How a critical access hospital aims to compete with big-city providers

A hospital in rural Iowa is partnering with a Des Moines surgeon to compete with its urban counterparts, according to the Des Moines Register.

Iowa Specialty Hospital in Belmond will collaborate with Todd Eibes, M.D., formerly of Iowa Methodist Medical Center, to create Iowa Weight Loss Specialists, a new program that provides bariatric surgery, for which most Des Moines-area residents visit Iowa Methodist or Mercy Medical Center.

Although Iowa Specialty is less than a tenth the size of the Des Moines providers, Eibes told the Register the hospital's consistently high patient satisfaction scores and modernity won him over. "That's the kind of thing our patients are looking for," he told the paper. "They don't want to get lost in a huge system."

The city-owned Iowa Specialty is designated a critical access hospital (CAH), and spent about $20 million on the addition that will house Eibes' surgical suite.
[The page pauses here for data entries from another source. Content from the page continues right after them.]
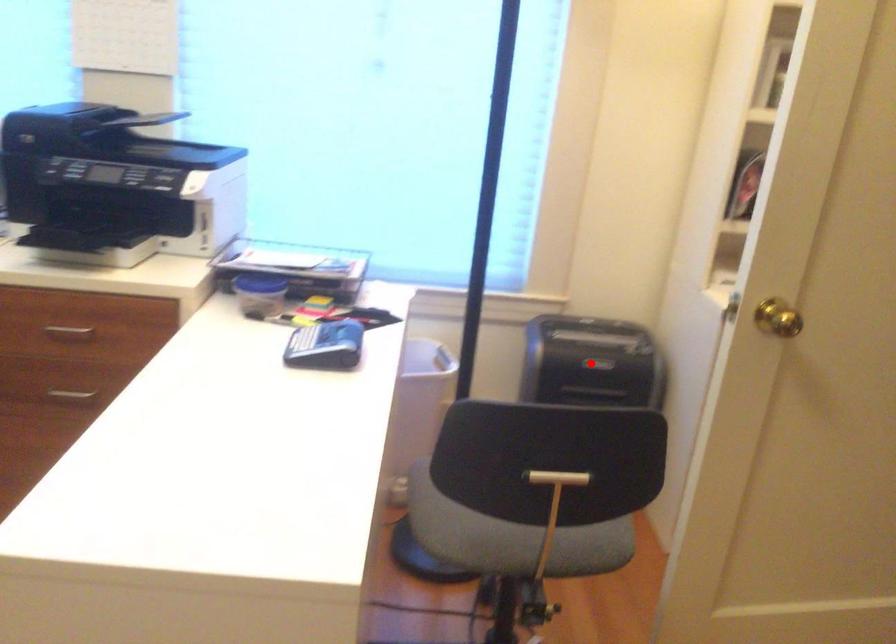
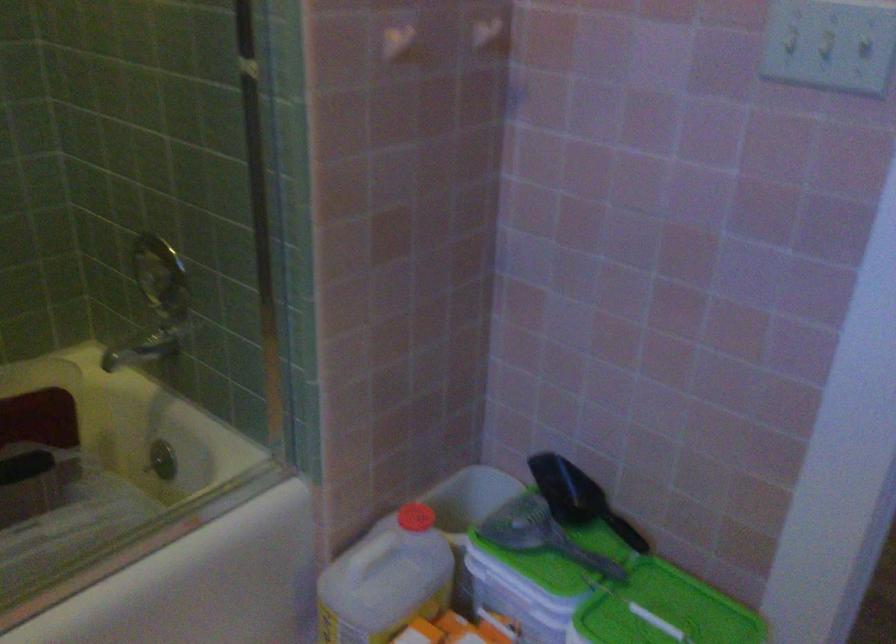
Question: I am providing you with two images of the same scene from different viewpoints. A red point is marked on the first image. Is the red point's position out of view in image 2?

Choices:
 (A) Yes
 (B) No

Answer: (A)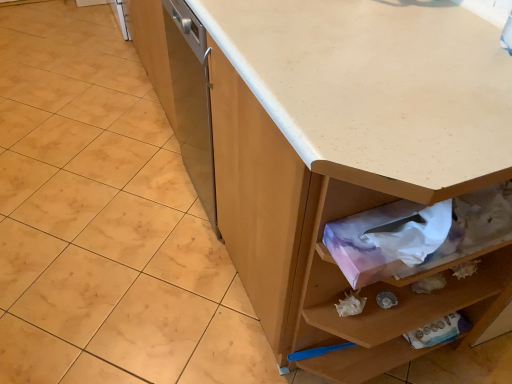
Question: In terms of size, does white laminate countertop at center appear bigger or smaller than white matte granite at center?

Choices:
 (A) small
 (B) big

Answer: (B)

Question: From the image's perspective, is white laminate countertop at center positioned above or below white matte granite at center?

Choices:
 (A) below
 (B) above

Answer: (A)

Question: Which object is positioned farthest from the white matte granite at center?

Choices:
 (A) white laminate countertop at center
 (B) pink paper tissue at lower right

Answer: (A)

Question: Which object is positioned closest to the white matte granite at center?

Choices:
 (A) pink paper tissue at lower right
 (B) white laminate countertop at center

Answer: (A)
Although the purpose of CAHs is to ensure rural residents, rather than city-dwellers, have access to healthcare, Steve Simonin, chief executive officer of the partnership running the Belmond hospital, said attracting Des Moines customers will help safeguard the hospital's finances against potential cutbacks by the federal government.
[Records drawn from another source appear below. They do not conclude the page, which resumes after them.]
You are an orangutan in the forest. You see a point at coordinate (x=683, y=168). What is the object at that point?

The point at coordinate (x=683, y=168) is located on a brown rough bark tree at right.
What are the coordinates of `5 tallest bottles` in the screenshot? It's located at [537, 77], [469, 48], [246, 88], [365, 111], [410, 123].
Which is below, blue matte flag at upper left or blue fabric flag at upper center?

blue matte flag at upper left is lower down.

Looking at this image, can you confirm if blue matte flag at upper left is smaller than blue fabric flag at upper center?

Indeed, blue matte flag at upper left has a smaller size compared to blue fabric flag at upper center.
Bariatric procedures are in high enough demand that Iowa Specialty's program is not likely to hurt urban hospitals' business, Eibes said. But consumers should be wary of seeking the procedure at a smaller provider, Betsy Imholz, special projects director for Consumers Union, told the Register, because unlike its Des Moines counterparts, Iowa Specialty does not post its infection and complication rates and medical outcomes on its website or Hospital Compare.
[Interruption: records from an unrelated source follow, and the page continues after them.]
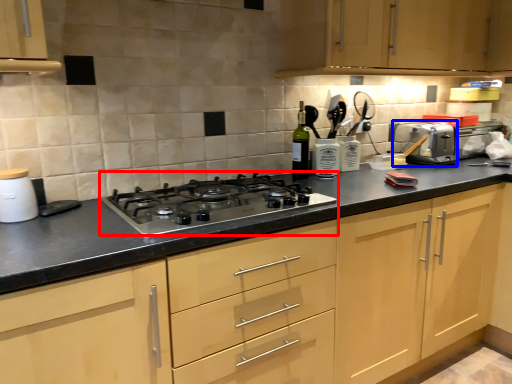
Question: Which of the following is the closest to the observer, gas stove (highlighted by a red box) or toaster (highlighted by a blue box)?

Choices:
 (A) gas stove
 (B) toaster

Answer: (A)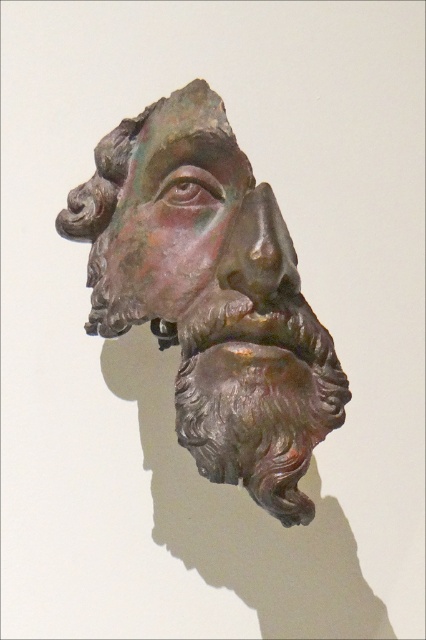
You are an art conservator examining the bronze sculpture. You notice two parts of the sculpture labeled as the bronze head at center and the rusty bronze face at center. Which part is taller?

The bronze head at center is taller than the rusty bronze face at center.

You are an art conservator examining the bronze sculpture. You notice a specific point at coordinates (210,294) on the image. Based on the description, what does this point most likely indicate about the sculpture?

The point at coordinates (210,294) marks the bronze head at center, indicating that the sculpture is centrally positioned in the image.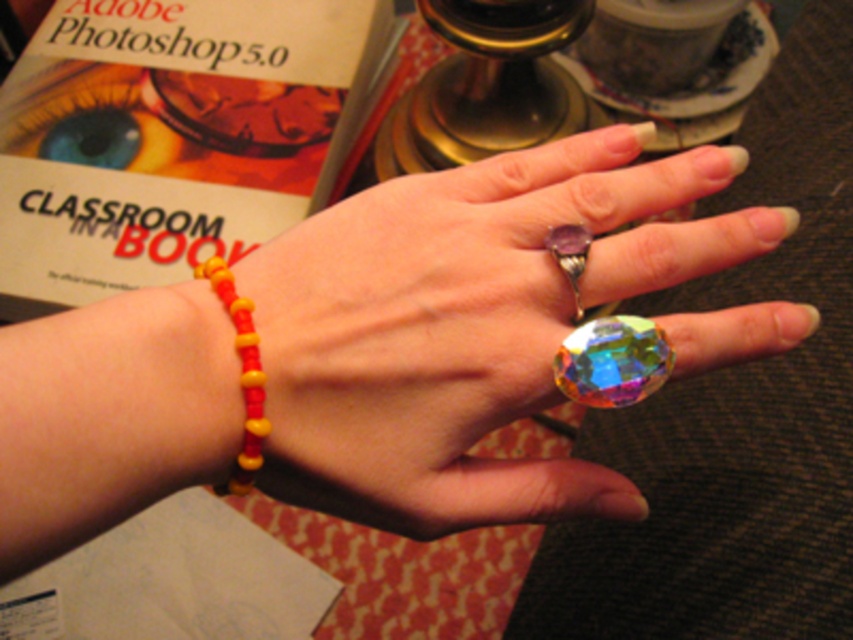
You are designing a piece of jewelry and need to determine the placement of elements. Given the multicolored glass ring at center and the yellow matte beads at lower left, which object would be more suitable for a central focal point in a necklace design, and why?

The multicolored glass ring at center is larger in size than the yellow matte beads at lower left, making it more suitable as a central focal point in a necklace design due to its prominence and visual impact.

You are an artist trying to place a sticker exactly at the center of the multicolored glass ring at center. According to the image, what are the coordinates where you should place the sticker?

The coordinates for the multicolored glass ring at center are at point (x=445, y=333), so you should place the sticker at those coordinates.

You are an appraiser evaluating two rings on a hand. The multicolored glass ring at center and the purple gemstone ring at center. Which ring has a bigger size?

The multicolored glass ring at center has a larger size compared to the purple gemstone ring at center.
"Even if the doctor is experienced and has a strong safety record, the safety culture of a hospital is key to low infection, readmission and medical error rates," she said.

To raise their profiles and survive in a healthcare landscape that has them severely in need of workers, rural providers can attract competitive, innovative leaders who run their hospitals like big-city operations by looking for CEOs who are relationship- and community-oriented as well as physician-friendly, FierceHealthcare previously reported.